Der Angeklagte und sein Anwalt schilderten die Vorgänge anders. Er habe den Mann nicht in die Rippen, sondern ab und an in den Hintern getreten. Stahlkappenschuhe habe er dabei nicht getragen. Eine angezeigte Verletzung im Gesicht, angeblich durch einen Faustschlag verursacht, sei tatsächlich bei Waldarbeiten entstanden, als das Opfer völlig betrunken in einen Zaun stürzte. Auch die anderen Schädigungen führten Angeklagter und Verteidiger auf den Einfluss von Alkohol und Rausch beim 59-Jährigen zurück. Der Angeklagte räumte zu Beginn einen Vorfall ein, bei dem das Opfer in die Badewanne geflogen sei.

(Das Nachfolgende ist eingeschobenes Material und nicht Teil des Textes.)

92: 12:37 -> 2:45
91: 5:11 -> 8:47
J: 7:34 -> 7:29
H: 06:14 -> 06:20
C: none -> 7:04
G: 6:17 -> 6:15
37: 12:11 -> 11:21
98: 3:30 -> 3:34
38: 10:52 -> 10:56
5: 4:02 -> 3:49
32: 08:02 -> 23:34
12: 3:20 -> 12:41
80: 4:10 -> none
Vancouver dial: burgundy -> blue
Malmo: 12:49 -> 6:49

Der Geschädigte sagte gestern als erster Zeuge aus. Richter Dr. Klaus Hüttermann wollte von ihm wissen, warum er immer wieder zu seinem mutmaßlichen Peiniger zurückgekehrt sei. Es sei ihm um eine Beschäftigung gegangen, so die Antwort. Und außerdem sei er körperlich unterlegen gewesen und habe sich nicht gewehrt. Anfangs sei es auch nicht so schlimm gewesen. Zum Badewannenvorfall meinte er, dass er betrunken gewesen sei. „Er hat mich ganz schön lange eingetaucht. Da ging mir die Luft aus“, schilderte das Opfer. Zu den anderen Anklagepunkten konnte er nicht viel sagen – er leide an alkoholbedingtem Gedächtnisverlust, klärte der Richter nebenbei auf.

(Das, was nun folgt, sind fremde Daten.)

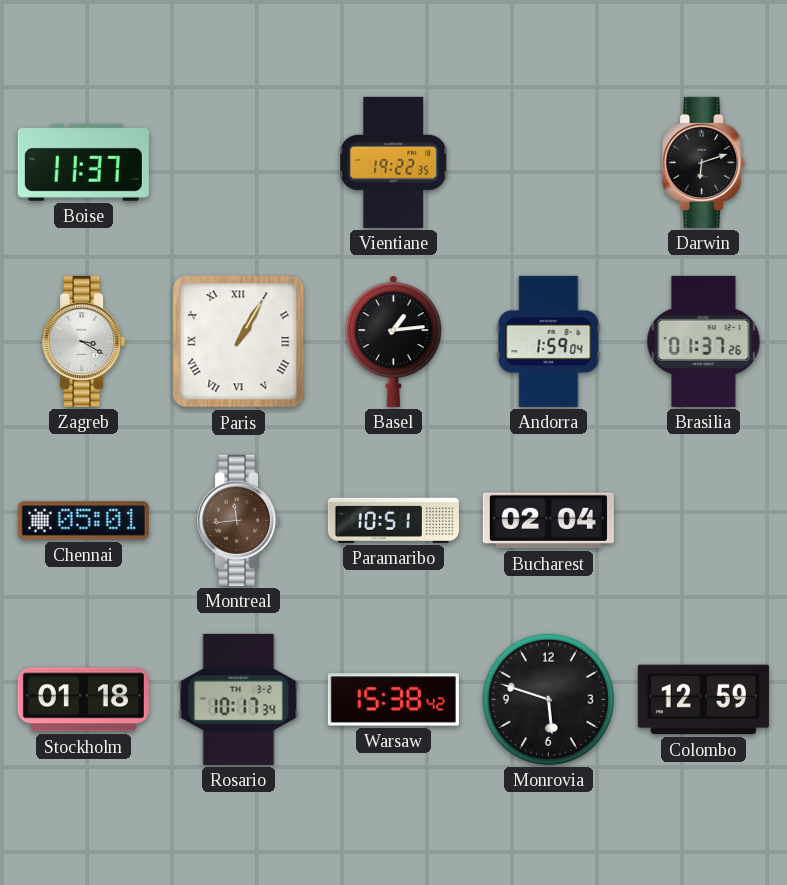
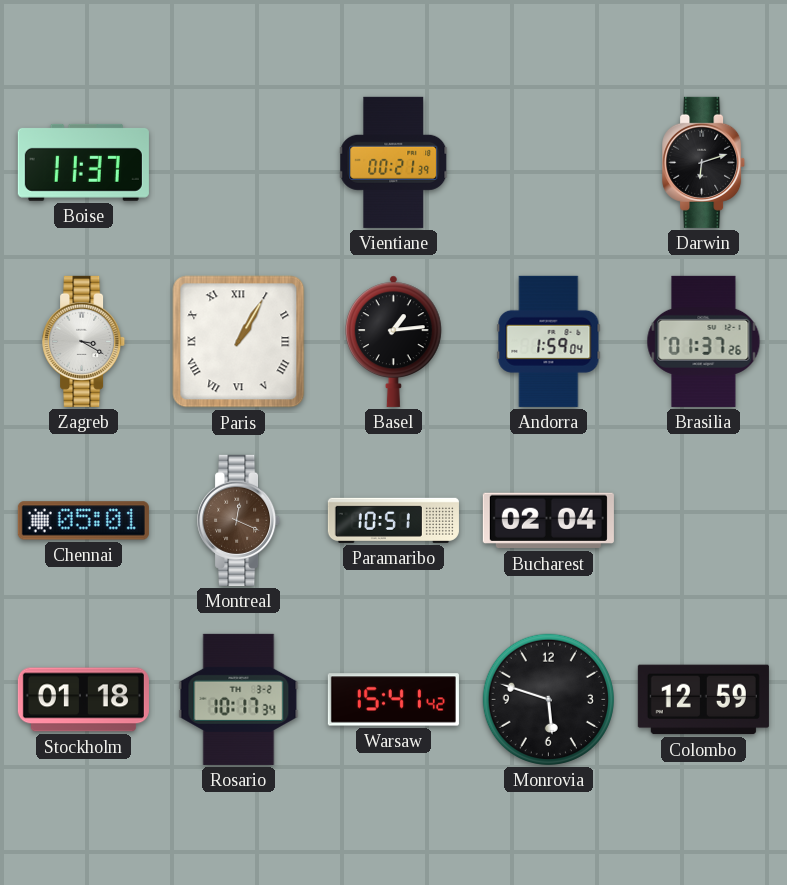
Vientiane: 19:22 -> 00:21
Montreal: 11:44 -> 12:19
Warsaw: 15:38 -> 15:41
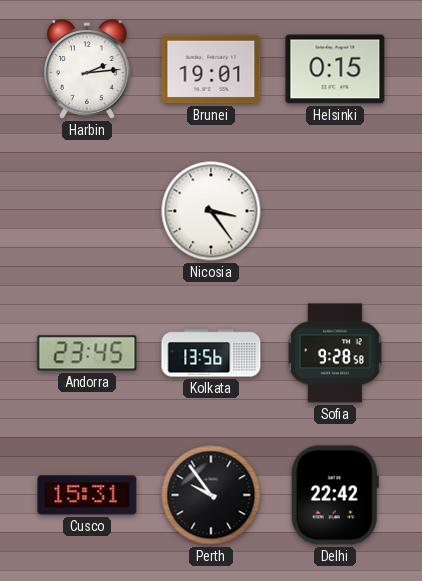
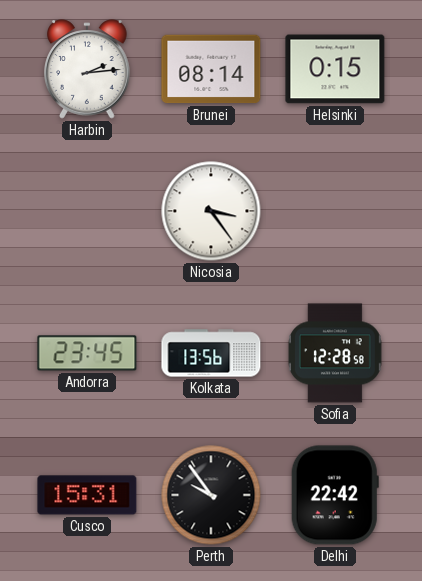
Brunei: 19:01 -> 08:14
Sofia: 9:28 -> 12:28
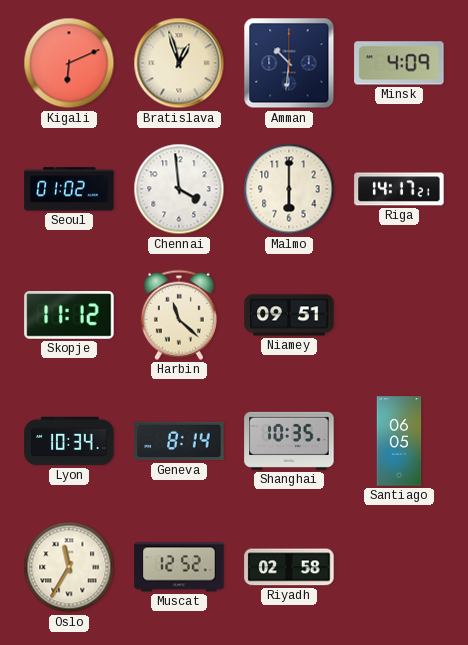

Ein Zeuge, ehemaliger Alkoholiker und Freund des Mannes auf der Anklagebank, gab dem Gericht Einblicke in die Vorfälle. Das Untertauchen habe er mit eigenen Augen gesehen. „Das hat ganz schön geblubbert.“ Das Opfer habe sich nach einem Rippentritt nicht einmal getraut, umzukippen. „Ich hörte es richtig knirschen“, sagte der Zeuge. Das Opfer sei das „Eigentum“ des Angeklagten gewesen, hieß es.

Die aktuelle Lebensgefährtin und ein Bekannter des Arendseers sagten ebenfalls in Salzwedel aus, jedoch zugunsten des Angeklagten. Es hätte ein beinahe familiäres Verhältnis bestanden, so die Frau. Und der Mann meinte, er könne sich die Tatvorwürfe nicht vorstellen.

Das mutmaßliche Martyrium des Opfers endete, nachdem die ehemalige Lebensgefährtin des Angeklagten und andere ihn dort wegholten. Er ist seitdem im Landkreis Stendal untergebracht.

Der Prozess könnte am zweiten Verhandlungstag, 19. Juli, ein Urteil finden.